The contagion from the recent Curve Finance attack to the decentralized finance (DeFi) ecosystem appears to have been contained, according to JPMorgan.
“While the decline in the CRV token price caused some contagion to DeFi platforms using CRV as collateral, the fallout has been contained so far,” JPMorgan analysts led by Nikolaos Panigirtzoglou wrote in a report today. “However, the overall DeFi ecosystem remains in shrinking or stalling mode.”
Curve Finance suffered an exploit on Sunday that tanked the price of its native CRV token and put over $100 million worth of loans belonging to its founder Michael Egorov at risk of being liquidated. Egorov took multiple loans on various DeFi lending platforms, where he used CRV as collateral and mostly received stablecoins. The liquidation of his large loans could have put pressure on other DeFi protocols due to CRV’s role as a trading pair in various liquidity pools.
Curve Finance attack
The attack occurred on Curve Finance’s four main liquidity pools due to a vulnerability in Vyper, a programming language widely used in DeFi applications.
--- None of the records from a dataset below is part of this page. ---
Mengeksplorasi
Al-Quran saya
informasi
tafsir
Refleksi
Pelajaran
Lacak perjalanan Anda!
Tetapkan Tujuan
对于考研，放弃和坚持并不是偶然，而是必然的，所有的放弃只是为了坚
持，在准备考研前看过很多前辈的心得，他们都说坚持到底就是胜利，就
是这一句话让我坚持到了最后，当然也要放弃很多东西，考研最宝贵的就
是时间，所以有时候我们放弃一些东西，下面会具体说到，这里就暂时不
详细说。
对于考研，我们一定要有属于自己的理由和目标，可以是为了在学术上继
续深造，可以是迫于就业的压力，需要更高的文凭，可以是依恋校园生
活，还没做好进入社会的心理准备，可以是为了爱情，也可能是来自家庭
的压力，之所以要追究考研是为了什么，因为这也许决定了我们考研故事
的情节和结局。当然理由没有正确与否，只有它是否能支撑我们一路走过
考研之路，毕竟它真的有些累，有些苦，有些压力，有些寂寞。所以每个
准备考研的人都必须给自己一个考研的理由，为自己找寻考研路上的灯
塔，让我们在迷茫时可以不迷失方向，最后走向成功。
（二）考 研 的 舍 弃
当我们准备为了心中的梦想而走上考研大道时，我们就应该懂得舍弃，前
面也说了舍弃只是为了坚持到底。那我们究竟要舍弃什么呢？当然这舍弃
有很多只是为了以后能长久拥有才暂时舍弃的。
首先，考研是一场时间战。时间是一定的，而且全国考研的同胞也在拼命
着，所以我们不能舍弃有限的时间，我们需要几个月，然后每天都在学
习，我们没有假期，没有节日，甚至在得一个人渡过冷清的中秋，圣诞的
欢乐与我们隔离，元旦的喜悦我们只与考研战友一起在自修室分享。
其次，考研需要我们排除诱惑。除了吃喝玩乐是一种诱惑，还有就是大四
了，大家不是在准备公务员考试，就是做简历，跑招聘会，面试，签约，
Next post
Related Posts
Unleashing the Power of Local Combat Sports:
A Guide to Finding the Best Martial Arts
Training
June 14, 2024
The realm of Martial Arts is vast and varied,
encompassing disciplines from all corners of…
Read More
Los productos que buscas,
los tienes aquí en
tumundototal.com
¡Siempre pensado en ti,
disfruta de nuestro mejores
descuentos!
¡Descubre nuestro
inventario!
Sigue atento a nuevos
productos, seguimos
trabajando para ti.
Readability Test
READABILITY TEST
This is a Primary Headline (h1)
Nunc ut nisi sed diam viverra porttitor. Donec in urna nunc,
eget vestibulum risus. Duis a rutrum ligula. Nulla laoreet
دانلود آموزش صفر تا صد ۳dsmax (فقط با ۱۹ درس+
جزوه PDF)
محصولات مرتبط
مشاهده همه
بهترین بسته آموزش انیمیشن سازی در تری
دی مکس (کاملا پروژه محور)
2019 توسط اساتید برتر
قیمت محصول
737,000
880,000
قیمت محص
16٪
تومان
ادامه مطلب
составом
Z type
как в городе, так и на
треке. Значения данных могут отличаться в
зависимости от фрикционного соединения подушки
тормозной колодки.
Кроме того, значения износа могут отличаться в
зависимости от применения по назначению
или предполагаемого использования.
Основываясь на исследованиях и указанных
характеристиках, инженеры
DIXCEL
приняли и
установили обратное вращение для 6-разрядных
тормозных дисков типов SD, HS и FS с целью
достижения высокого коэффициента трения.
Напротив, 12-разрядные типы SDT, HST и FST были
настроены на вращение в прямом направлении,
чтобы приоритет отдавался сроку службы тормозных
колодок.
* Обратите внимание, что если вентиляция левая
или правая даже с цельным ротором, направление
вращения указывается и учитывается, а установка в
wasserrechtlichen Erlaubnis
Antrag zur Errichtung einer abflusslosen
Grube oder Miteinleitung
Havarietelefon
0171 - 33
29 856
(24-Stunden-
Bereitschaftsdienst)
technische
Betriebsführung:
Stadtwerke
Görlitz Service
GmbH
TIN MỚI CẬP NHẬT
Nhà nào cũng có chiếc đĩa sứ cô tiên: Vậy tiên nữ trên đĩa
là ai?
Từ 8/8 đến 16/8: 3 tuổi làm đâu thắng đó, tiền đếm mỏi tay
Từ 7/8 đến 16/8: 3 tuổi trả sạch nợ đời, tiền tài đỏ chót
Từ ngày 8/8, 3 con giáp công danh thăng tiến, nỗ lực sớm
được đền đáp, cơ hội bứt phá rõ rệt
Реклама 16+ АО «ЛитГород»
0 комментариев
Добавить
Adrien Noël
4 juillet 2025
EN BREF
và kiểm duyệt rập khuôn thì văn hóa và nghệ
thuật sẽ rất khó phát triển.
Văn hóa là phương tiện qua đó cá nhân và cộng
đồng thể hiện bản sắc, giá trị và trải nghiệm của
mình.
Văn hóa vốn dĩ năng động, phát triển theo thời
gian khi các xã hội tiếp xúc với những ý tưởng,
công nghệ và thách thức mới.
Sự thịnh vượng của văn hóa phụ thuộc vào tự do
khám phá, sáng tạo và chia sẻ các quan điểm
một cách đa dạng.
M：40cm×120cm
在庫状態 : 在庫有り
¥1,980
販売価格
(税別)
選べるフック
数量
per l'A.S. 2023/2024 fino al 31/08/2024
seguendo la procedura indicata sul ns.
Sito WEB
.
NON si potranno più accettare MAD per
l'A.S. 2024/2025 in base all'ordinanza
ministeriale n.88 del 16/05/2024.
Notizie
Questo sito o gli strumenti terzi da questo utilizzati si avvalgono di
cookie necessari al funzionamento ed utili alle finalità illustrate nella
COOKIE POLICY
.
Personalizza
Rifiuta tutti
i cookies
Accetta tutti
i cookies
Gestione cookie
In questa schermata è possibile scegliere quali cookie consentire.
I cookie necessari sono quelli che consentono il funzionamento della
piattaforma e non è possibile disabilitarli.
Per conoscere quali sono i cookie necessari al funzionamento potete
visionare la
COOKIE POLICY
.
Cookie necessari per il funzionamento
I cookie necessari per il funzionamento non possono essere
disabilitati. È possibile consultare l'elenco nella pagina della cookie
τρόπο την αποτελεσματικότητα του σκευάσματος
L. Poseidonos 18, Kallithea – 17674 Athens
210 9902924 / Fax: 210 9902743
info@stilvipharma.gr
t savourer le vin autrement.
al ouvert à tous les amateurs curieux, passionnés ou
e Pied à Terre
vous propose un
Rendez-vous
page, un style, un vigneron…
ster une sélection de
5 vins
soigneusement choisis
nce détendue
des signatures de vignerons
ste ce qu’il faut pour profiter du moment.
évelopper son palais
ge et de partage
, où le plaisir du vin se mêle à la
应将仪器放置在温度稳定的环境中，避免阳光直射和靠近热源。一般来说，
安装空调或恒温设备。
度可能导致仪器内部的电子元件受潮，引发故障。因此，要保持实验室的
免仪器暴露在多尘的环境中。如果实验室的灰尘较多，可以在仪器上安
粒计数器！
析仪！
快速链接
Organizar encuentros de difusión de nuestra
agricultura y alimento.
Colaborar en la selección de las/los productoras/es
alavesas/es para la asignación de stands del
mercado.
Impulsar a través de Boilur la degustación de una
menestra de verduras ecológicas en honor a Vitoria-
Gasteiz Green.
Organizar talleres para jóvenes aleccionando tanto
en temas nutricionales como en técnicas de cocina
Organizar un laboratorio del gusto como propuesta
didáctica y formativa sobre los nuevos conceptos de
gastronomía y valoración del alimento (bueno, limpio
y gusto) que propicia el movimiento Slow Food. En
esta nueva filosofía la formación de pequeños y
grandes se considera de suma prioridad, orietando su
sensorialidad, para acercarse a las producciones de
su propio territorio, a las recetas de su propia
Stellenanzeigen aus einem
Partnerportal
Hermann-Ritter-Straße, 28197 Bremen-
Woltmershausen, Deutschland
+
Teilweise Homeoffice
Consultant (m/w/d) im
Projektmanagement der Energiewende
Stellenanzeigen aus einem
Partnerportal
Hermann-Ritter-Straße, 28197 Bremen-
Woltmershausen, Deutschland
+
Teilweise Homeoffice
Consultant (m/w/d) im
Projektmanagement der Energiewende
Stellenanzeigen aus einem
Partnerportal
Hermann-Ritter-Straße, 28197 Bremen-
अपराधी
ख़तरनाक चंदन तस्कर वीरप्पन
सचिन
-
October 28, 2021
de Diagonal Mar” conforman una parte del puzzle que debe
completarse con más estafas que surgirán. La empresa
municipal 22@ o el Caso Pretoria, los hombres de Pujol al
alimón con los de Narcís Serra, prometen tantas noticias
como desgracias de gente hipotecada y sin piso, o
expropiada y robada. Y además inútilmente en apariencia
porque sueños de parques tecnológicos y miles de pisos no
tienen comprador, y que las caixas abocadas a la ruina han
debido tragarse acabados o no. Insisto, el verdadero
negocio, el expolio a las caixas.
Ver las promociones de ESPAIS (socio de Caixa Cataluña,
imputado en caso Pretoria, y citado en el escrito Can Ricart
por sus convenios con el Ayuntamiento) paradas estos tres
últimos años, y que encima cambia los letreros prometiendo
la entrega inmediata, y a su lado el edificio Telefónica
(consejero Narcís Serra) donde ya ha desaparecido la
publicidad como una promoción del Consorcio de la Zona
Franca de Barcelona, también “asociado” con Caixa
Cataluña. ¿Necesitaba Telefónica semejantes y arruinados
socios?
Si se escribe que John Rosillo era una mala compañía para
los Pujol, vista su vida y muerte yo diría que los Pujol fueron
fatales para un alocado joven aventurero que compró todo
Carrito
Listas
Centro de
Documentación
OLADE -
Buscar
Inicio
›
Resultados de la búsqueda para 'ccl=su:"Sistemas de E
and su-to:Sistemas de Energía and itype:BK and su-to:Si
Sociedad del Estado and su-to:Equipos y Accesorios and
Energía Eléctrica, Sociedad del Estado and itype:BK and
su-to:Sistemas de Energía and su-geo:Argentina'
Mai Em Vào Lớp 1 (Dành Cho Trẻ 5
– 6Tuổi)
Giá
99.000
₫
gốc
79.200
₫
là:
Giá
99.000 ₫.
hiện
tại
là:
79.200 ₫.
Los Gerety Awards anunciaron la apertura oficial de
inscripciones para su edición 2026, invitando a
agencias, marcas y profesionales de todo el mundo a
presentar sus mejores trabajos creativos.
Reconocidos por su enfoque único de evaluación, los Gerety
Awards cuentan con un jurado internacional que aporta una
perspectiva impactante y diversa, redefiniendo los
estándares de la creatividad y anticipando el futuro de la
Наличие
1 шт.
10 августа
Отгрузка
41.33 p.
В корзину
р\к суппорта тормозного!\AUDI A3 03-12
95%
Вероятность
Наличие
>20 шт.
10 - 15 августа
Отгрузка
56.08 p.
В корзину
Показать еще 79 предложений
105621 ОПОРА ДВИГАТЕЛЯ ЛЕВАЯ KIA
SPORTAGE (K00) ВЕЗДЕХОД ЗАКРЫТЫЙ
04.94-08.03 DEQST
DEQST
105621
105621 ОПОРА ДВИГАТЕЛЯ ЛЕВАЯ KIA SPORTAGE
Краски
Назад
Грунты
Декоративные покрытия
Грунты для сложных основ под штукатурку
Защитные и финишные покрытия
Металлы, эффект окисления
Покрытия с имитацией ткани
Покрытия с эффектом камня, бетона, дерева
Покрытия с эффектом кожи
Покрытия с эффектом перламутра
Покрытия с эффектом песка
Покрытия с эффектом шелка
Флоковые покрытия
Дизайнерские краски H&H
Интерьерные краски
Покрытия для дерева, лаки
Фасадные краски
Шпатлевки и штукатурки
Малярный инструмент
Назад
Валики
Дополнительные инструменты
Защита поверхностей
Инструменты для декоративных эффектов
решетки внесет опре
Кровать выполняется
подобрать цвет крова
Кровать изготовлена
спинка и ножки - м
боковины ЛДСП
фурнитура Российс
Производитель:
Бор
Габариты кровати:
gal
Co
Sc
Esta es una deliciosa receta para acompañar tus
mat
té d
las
Since the attack, Egorov has moved quickly to sell his CRV holdings to strengthen his loan position and avoid liquidation. Thus far, he has sold a total of 72 million CRV to 15 institutions/investors via over-the-counter deals at a price of $0.4 per token and received $28.8 million in total to repay the debts, according to on-chain analyst Lookonchain. Egorov currently still has 374.18 million CRV ($220.4 million) in collateral and $79 million in debt on five DeFi platforms, per Lookonchain.
Several large investors, including Tron founder Justin Sun, Huobi co-founder Jun Du, crypto trader DCFGod and Mechanism Capital co-founder Andrew Kang, have coordinated to attempt to save Curve Finance. “This co-ordination has been limiting the contagion effect,” JPMorgan analysts said.
DeFi ecosystem ‘stalling’
Speaking of overall DeFi ecosystem, the analysts said growth has stalled over the past year due to several challenges, including the collapses of Terra and FTX, the U.S. regulatory crackdown and uncertainty, hacks and higher transaction fees. “This has eroded investor’s confidence and led to outflow of funds and exiting of DeFi users,” they said.
But some parts of DeFi are performing well, according to the analysts. Those are the Tron ecosystem and Ethereum Layer 2 networks, including Arbitrium and Optimism, which all have seen their total value locked (TVL) rise over the months.
“The rise in their TVL could be attributed to them offering faster and cheaper transactions to users, who otherwise were facing network congestion and higher transaction costs in Ethereum,” the analysts said.